*** Opening of Input material ***

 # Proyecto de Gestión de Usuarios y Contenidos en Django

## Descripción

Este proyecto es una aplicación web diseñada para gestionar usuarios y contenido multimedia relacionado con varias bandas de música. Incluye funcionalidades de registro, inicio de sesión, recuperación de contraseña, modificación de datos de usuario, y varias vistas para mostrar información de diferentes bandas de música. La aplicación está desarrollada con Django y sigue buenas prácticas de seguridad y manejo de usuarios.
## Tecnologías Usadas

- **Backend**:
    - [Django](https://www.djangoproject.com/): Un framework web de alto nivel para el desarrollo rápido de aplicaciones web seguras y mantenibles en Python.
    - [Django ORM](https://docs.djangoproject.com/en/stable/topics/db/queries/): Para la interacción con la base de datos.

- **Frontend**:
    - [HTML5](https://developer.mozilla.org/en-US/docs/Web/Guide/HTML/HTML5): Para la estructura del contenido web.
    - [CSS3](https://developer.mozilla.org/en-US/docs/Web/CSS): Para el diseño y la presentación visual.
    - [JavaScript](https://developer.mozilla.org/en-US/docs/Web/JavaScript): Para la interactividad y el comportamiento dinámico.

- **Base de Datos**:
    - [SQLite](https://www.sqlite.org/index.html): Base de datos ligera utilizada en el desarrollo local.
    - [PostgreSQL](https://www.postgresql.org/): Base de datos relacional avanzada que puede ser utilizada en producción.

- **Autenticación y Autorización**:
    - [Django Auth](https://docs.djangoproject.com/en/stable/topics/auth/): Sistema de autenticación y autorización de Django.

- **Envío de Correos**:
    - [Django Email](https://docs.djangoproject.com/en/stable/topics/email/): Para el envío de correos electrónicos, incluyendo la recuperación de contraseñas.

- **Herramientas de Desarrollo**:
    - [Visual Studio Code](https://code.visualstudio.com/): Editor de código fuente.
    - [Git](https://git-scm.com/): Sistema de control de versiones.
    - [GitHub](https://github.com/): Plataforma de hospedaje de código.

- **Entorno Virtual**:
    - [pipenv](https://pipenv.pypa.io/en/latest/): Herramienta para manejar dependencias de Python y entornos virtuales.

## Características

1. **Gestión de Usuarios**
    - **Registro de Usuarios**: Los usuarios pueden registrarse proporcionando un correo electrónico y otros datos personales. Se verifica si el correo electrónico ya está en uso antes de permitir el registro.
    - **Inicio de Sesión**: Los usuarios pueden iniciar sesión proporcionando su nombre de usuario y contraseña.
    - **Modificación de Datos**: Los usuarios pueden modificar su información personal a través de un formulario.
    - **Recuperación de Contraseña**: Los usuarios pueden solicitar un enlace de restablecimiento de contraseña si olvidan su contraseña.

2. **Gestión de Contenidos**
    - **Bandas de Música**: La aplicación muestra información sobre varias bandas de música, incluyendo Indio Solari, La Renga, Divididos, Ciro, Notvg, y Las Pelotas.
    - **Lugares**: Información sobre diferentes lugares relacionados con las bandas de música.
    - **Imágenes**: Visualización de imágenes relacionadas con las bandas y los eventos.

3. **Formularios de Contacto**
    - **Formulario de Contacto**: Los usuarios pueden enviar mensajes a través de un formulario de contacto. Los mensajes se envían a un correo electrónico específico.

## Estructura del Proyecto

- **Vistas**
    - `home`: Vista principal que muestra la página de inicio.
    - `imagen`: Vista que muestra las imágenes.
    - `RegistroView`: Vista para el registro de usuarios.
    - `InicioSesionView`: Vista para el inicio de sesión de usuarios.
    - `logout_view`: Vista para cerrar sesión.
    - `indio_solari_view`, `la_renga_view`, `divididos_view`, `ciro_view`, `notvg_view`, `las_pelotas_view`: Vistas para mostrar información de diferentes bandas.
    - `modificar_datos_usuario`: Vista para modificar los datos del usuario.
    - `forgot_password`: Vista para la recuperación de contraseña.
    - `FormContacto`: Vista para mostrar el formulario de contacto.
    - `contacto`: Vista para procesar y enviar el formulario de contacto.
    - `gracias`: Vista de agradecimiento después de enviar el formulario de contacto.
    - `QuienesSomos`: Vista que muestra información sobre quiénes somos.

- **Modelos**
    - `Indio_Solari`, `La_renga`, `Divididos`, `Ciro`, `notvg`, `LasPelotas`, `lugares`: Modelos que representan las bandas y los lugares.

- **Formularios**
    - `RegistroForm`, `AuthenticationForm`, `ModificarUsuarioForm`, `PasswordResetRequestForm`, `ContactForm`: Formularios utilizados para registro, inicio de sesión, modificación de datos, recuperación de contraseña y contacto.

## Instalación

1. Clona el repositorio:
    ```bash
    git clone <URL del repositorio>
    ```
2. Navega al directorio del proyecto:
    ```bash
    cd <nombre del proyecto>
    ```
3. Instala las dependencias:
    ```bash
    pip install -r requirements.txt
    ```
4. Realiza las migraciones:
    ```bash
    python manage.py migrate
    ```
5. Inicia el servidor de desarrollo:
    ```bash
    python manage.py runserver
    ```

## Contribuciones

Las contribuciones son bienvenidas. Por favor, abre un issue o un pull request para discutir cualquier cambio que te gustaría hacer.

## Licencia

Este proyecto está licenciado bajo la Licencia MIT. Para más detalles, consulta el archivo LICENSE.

*** Close of Input material ***

* Problem to solve
Look above for the line containing "para cerrar sesión.". Output from there through the line containing "recuperación de contraseña.", exactly and inclusively.

* Exercise answer
    - `logout_view`: Vista para cerrar sesión.
    - `indio_solari_view`, `la_renga_view`, `divididos_view`, `ciro_view`, `notvg_view`, `las_pelotas_view`: Vistas para mostrar información de diferentes bandas.
    - `modificar_datos_usuario`: Vista para modificar los datos del usuario.
    - `forgot_password`: Vista para la recuperación de contraseña.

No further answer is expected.